As the pandemic set in and no one was traveling, hotels were hard hit. Former NY Gov. Cuomo saw an opportunity to turn lemons into lemonade. If hotels couldn’t survive then maybe they would agree to sell and the city could covert the rooms into cheap apartments, something the city is definitely lacking. But despite $200 million in funding put up for this plan, not a single new apartment has been created in New York City. Part of the reason has to do with the end of the pandemic and the return of tourists. The other part has to do with union workers.

“During the pandemic, the middle of the pandemic, there was this really amazing opportunity for the city to purchase hotels at a very steep discount,” Brenda Rosen, president at the nonprofit supportive and affordable housing provider Breaking Ground, which has pursued conversions, said in an interview. “But now with the return of tourism, and people coming back to work and people traveling back into the city for conferences and other things, that opportunity is not nearly as great. I’d argue that it’s basically slipped away.”…

Hoteliers who employed union staff and wished to sell their properties for conversion have to first get the blessing of the hotel workers union, meaning developers are unlikely to find success converting union hotels, even if they’re keen on selling.

Breaking Ground was on the verge of buying and converting Midtown’s Paramount Hotel into supportive housing when the agreement collapsed after pushback from the hotel workers union, which wanted to preserve the hotel jobs at the site. The property has reopened as a hotel, and people who were employed there before it shut down recently returned to work, according to the union.
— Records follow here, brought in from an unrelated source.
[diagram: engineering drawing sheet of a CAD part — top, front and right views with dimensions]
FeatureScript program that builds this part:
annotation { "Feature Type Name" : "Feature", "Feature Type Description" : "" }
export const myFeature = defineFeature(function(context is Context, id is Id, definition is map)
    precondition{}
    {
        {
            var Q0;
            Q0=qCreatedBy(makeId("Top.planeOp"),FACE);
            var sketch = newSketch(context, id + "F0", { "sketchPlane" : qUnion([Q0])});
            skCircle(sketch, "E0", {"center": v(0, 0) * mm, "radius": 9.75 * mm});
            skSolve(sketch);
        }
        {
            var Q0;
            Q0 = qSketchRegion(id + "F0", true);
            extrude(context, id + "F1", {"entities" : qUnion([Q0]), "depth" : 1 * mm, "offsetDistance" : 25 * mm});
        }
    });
The hotel unions actually supported the program specifically because they saw it as aimed at non-union hotels that offer the same services at a lower price. Having non-union owners sell would be away of doing away with the competition. But the non-union hotels tend to be smaller and further out which means the locations aren’t as good and the price per room to redevelop them wouldn’t benefit as much from economies of scale.

There’s also another problem. Some of the hotels that might have been converted to low-income housing are currently full of homeless people.
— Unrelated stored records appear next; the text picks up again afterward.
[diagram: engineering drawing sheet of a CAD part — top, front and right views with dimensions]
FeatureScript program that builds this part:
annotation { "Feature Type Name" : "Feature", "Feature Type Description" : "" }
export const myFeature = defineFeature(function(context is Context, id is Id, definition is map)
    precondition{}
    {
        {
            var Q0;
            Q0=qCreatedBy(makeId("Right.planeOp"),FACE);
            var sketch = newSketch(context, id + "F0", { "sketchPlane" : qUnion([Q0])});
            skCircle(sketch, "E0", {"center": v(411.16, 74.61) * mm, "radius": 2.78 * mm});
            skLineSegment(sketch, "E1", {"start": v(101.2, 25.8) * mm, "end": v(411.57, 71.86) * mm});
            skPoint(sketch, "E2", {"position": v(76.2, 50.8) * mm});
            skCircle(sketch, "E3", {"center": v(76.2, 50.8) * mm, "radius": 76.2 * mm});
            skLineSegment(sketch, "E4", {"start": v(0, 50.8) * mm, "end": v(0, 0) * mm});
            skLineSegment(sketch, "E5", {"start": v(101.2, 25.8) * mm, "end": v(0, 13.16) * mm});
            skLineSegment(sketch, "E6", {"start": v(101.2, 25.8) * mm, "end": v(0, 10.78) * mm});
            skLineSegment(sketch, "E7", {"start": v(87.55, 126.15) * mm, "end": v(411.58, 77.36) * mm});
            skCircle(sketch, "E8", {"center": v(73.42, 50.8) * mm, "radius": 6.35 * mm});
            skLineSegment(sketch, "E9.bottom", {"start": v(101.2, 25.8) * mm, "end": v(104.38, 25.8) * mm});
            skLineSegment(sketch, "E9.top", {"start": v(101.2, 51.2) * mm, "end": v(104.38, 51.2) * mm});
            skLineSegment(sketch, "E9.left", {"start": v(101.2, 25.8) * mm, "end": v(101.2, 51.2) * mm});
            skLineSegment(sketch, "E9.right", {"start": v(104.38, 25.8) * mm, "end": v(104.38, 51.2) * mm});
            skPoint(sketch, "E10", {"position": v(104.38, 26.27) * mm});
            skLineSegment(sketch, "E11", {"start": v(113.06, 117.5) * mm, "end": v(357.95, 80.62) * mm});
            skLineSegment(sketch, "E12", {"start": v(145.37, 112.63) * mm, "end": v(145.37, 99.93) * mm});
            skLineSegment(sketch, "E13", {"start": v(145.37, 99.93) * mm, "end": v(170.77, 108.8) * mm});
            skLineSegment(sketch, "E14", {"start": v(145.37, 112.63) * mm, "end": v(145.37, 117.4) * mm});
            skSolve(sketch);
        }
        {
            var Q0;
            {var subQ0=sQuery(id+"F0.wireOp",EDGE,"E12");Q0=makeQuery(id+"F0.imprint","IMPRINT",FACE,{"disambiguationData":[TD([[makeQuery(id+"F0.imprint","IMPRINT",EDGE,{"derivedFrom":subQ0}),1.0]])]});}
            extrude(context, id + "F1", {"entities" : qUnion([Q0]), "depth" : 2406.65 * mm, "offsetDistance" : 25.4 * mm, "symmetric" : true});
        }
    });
The city is once again using hotels as homeless shelters — further limiting the pool of hotels that could be turned into permanent housing.

“Now those hotel owners have another use and therefore aren’t in a position where they need to sell immediately, they have revenue coming in from the city,” Stein noted.

From the owner’s perspective, why sell when they can count on an endless stream of money from the city? Unless the city runs out of homeless people or money, this seems like an easy way to fill rooms and generate revenue.

And as you’ve probably heard, New York’s shelters have been filled to the brim thanks to busloads full of migrants coming from Texas. Last week Mayor Adams said the city was reaching a “breaking point.”

“In this new and unforeseen reality, where we expect thousands more to arrive every week going forward, the city’s system is nearing its breaking point,” Adams said in a statement. “As a result, the city’s prior practices, which never contemplated the busing of thousands of people into New York City, must be reassessed.”

New York City is among the few cities in the country with a right-to-shelter law, a progressive landmark ruling won by activists in 1979 that seeks to ensure that anyone in need of a bed in a shelter receives one.

Asked if the mayor was referring to the right-to-shelter law, Fabien Levy, the mayor’s press secretary, said, “Every New Yorker has a right to shelter. We are not disputing that.”

Today the NY Times reports Mayor Adams is considering a new idea to house all of the new arrivals:

As New York struggles to find housing for a wave of migrants, Mayor Eric Adams is seriously considering housing them on cruise ships — a proposal that homeless advocates have called insulting and alienating.

Mr. Adams defended the idea on Monday and said the city was looking for “creative ways” to address a “humanitarian crisis.” He said the city would make an announcement once the plans were finalized.

“We’re not going to leave any stone unturned,” he told reporters on Monday. The Adams administration has been working behind the scenes on the plan to use cruise ships — an idea that former Mayor Michael R. Bloomberg considered in 2002 when he struggled to respond to a homelessness crisis, and that advocates for the homeless opposed at the time.

All of that to say, the need for homeless housing is way up so the chances that these hotels housing them will be empty anytime soon seems very slim. The city claims there are still “multiple sites” in the early stages of re-development as low-income housing but, again, so far the number of new apartments created by this program with $200 million worth of funding is zero.